Lubricator Attachment (Elijah McCoy, No. 361,435)
The patent by Elijah McCoy of Detroit, Michigan, describes an improvement in Lubricator Attachments (Patent No. 361,435, 1887). This invention was specifically designed for use with air-brake cylinders on locomotives. It addressed a critical reliability issue in railway engineering by providing a secondary, manual method of lubrication in the event that the primary, visible-feed glass was damaged or broken.
Inventor Background: Elijah McCoy
Elijah McCoy (1844–1929) was a prolific African-American inventor and engineer whose name is famously associated with the phrase “the real McCoy.” Born in Canada to parents who had escaped slavery, McCoy trained as a mechanical engineer in Scotland. Upon returning to the U.S., he took a job as a fireman and oiler for the Michigan Central Railroad. His firsthand experience with the dangerous and inefficient practice of manually oiling moving train parts led him to invent the automatic lubricator. Throughout his career, McCoy held over 50 patents, mostly related to lubrication systems, and his work was fundamental to the safety and efficiency of the 19th-century steam engine.
Invention and Mechanism (Simplified)
Before this invention, engineers had to carry two separate types of lubricators: a “visible-feed” (which allowed them to see the oil moving) and a “blind-feed” (a backup for when the glass broke). McCoy’s attachment combined these into one system.
1. The Oil-Vaporizing Chamber (E)
- Standard Operation: Under normal conditions, oil travels from the reservoir (A) through a visible-feed glass (H) into a vaporizing chamber (E).
- Communication: The oil then passes through a hollow neck into the steam pipe (C), which carries the lubricant into the air-brake cylinder (B).
2. The Backup “Slush-Cup” System (Key Innovation)
- Hollow Valve Stem (F’): McCoy integrated a valve (F) with a hollow stem that leads directly into the steam pipe.
- Slush-Cup (F²): The top of this valve is shaped into a slush-cup (F²).
- Function: If the visible-feed glass (H) breaks, the engineer can shut off the primary oil supply and manually pour oil into this cup.

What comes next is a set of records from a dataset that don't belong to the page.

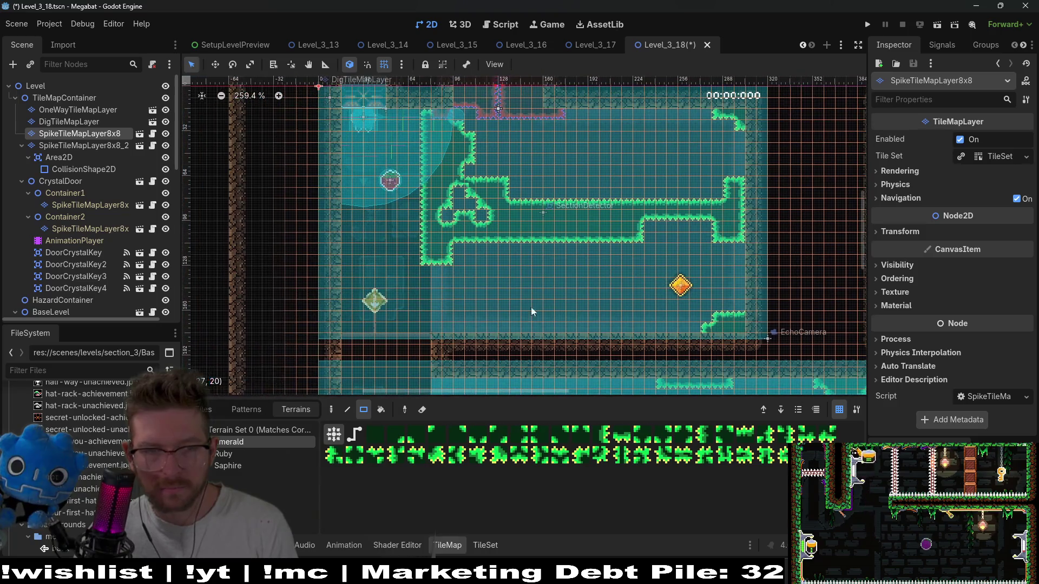
{"action": "left_click_drag", "start_coordinate": [523, 328], "coordinate": [581, 330]}
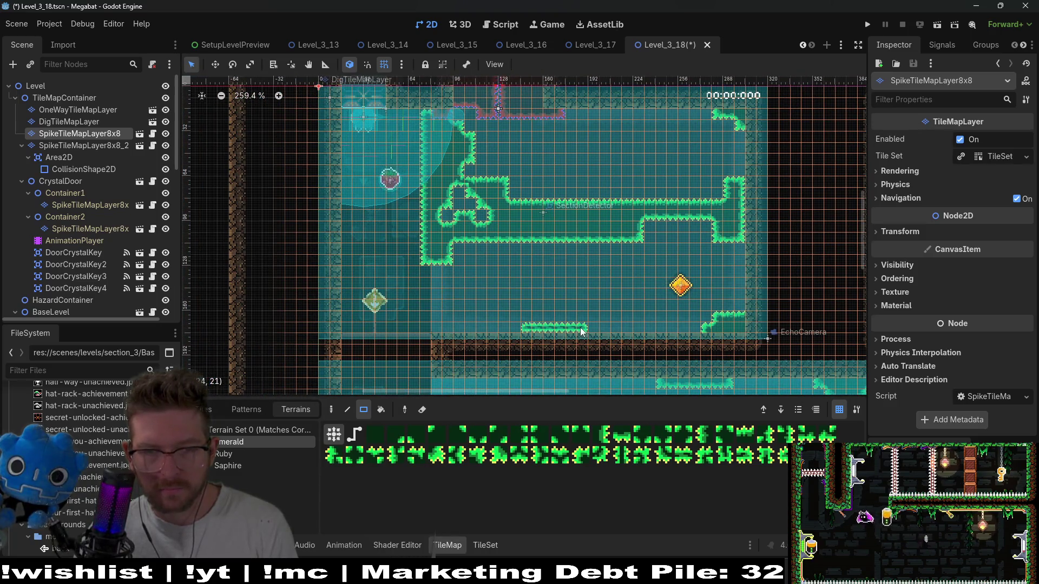
Switch to editing the WorldTileMapLayer.
{"action": "scroll", "coordinate": [702, 307], "scroll_direction": "down", "scroll_amount": 3}
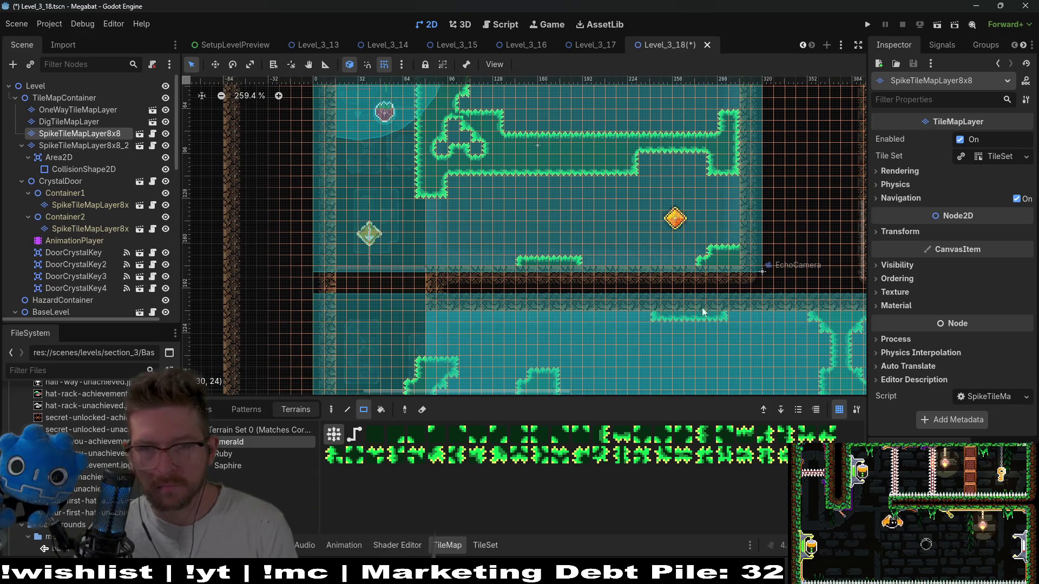
{"action": "scroll", "coordinate": [725, 257], "scroll_direction": "down", "scroll_amount": 1}
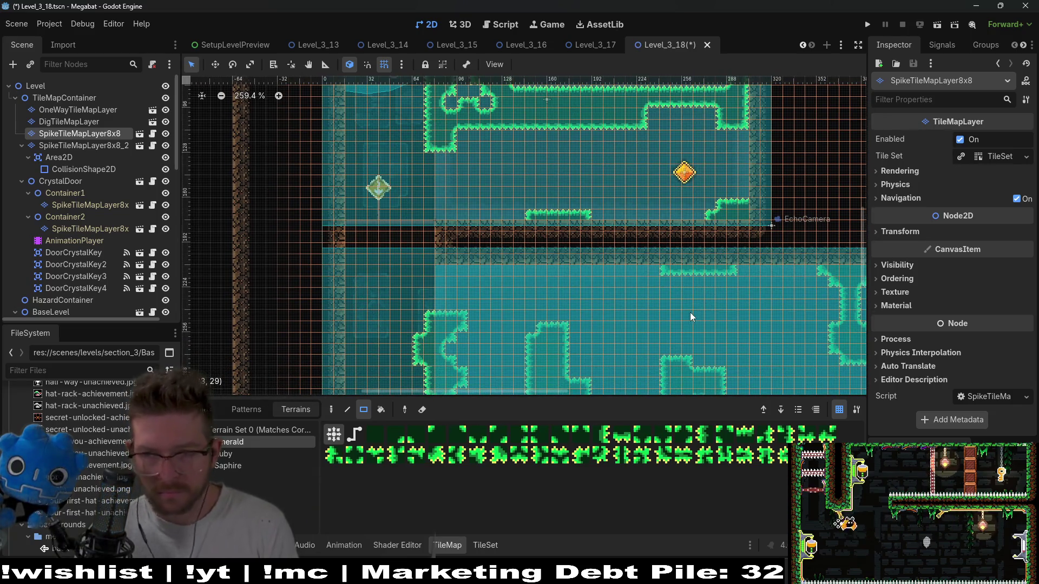
{"action": "scroll", "coordinate": [631, 277], "scroll_direction": "down", "scroll_amount": 2}
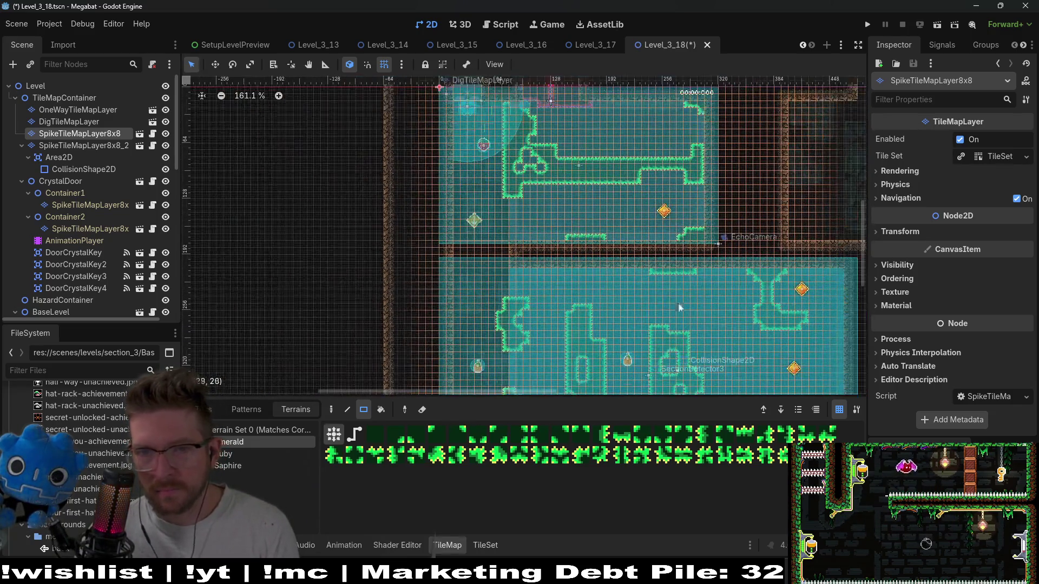
{"action": "scroll", "coordinate": [640, 218], "scroll_direction": "right", "scroll_amount": 2}
{"action": "scroll", "coordinate": [671, 262], "scroll_direction": "up", "scroll_amount": 2}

- T-Valve (G) and Orifices (g): A small T-valve (G) controls the flow from the cup into the hollow stem. McCoy added small holes (orifices g) at the base so that the engineer only needs to loosen the valve slightly to let oil flow, rather than removing it entirely.
3. Safety and Ergonomics
- Non-Conducting Handle (f²): Because these steam pipes become dangerously hot, McCoy included a handle made of a non-conducting material.
- Function: This allowed the engineer to operate the backup system with a “bare hand” even while the engine was running, without risk of severe burns.
Concepts Influenced by This Invention
McCoy’s lubricator attachment influenced the development of redundant safety systems and continuous mechanical maintenance.
- Fail-Safe Redundancy: The core concept of an integrated backup system—where a secondary manual control is housed within the primary automatic housing—became a standard safety principle in industrial engineering and aviation.
- Continuous Lubrication: McCoy’s work ensured that locomotives could operate for long distances without stopping for manual oiling, which was essential for the expansion of the transcontinental railroad and high-speed transit.
- Ergonomic Industrial Safety: By identifying the need for a non-conducting handle, McCoy pioneered “user-centered design” in the rail industry, emphasizing that safety tools must be operable under extreme environmental conditions (heat, vibration, steam).
- Standardization of the “Real McCoy”: His designs were so superior and reliable that railroad engineers specifically requested his systems by name to ensure they weren’t getting an inferior imitation, solidifying his legacy in American industrial history.